Dear Mohit Aggarwal , as stated above by Mehran Shahpari and Enyoh Christian Ebere liquid samples can be studied by SEM, specially particles dispersed in that liquid, another thing is to perform EDX analysis on these samples. May be it is possible, but it wouldn´t be the best way to characterize a wastewater sample, because there are plenty of other analytical techniques that could give you a better or comparable result but with a lot less technical complication. For instace, if you are interested in nitrogen concentration you could perform an elemental analysis.
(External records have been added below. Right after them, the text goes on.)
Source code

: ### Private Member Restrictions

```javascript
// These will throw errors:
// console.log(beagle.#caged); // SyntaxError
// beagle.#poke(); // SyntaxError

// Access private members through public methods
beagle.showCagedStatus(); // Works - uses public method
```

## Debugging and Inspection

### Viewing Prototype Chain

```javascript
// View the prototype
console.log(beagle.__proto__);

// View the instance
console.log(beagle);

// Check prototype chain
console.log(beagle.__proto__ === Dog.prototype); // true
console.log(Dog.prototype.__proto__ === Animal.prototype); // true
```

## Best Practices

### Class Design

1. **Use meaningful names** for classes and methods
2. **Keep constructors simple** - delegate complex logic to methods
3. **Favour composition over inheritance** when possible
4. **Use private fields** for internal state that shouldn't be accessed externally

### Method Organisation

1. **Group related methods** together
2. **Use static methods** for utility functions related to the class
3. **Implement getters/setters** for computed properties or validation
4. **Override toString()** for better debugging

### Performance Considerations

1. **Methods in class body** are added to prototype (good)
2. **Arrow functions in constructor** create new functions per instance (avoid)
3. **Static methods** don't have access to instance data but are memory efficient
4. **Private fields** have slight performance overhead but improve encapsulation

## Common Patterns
It is a destructive technique, but the sample volume required is tiny and probably you have a large pool of wastewater.
SEM EDX could provide you some information too, but liquid cells for sample holding are not always available in any SEM facility, so probably you should prepare a sample by casting a drop of your wastewater sample over a SEM grid, let it evaporate completely and load it on the SEM chamber to do the EDX analysis, but bear in mind that this analysis wouldn´t be quantitative and could not give you a proper information about your sample composition.
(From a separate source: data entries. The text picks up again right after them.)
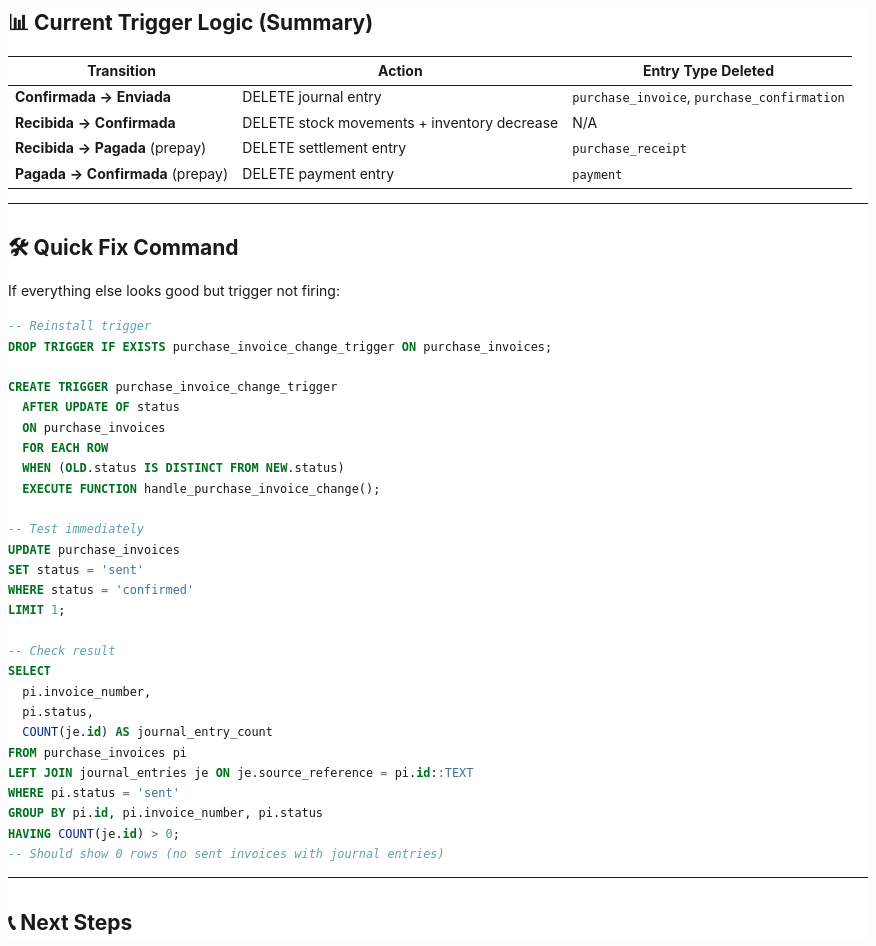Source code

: 
## 📊 Current Trigger Logic (Summary)

| Transition | Action | Entry Type Deleted |
|------------|--------|--------------------|
| **Confirmada → Enviada** | DELETE journal entry | `purchase_invoice`, `purchase_confirmation` |
| **Recibida → Confirmada** | DELETE stock movements + inventory decrease | N/A |
| **Recibida → Pagada** (prepay) | DELETE settlement entry | `purchase_receipt` |
| **Pagada → Confirmada** (prepay) | DELETE payment entry | `payment` |

---

## 🛠️ Quick Fix Command

If everything else looks good but trigger not firing:

```sql
-- Reinstall trigger
DROP TRIGGER IF EXISTS purchase_invoice_change_trigger ON purchase_invoices;

CREATE TRIGGER purchase_invoice_change_trigger
  AFTER UPDATE OF status
  ON purchase_invoices
  FOR EACH ROW
  WHEN (OLD.status IS DISTINCT FROM NEW.status)
  EXECUTE FUNCTION handle_purchase_invoice_change();

-- Test immediately
UPDATE purchase_invoices 
SET status = 'sent' 
WHERE status = 'confirmed' 
LIMIT 1;

-- Check result
SELECT 
  pi.invoice_number,
  pi.status,
  COUNT(je.id) AS journal_entry_count
FROM purchase_invoices pi
LEFT JOIN journal_entries je ON je.source_reference = pi.id::TEXT
WHERE pi.status = 'sent'
GROUP BY pi.id, pi.invoice_number, pi.status
HAVING COUNT(je.id) > 0;
-- Should show 0 rows (no sent invoices with journal entries)
```

---

## 📞 Next Steps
Elemental analysis is fast and cheap and give you a quantitative value.
SEM provides detailed high resolution images of the sample through focused electron beam across the surface and detecting secondary or backscattered electron signal while Energy Dispersive X-Ray analyzer is used for elemental identification and quantitative composition. Here, the electron beam hits inner shell of an atom knocking off an electron from the shell while leaving positively charged electron from an outer shell to fill vacancy.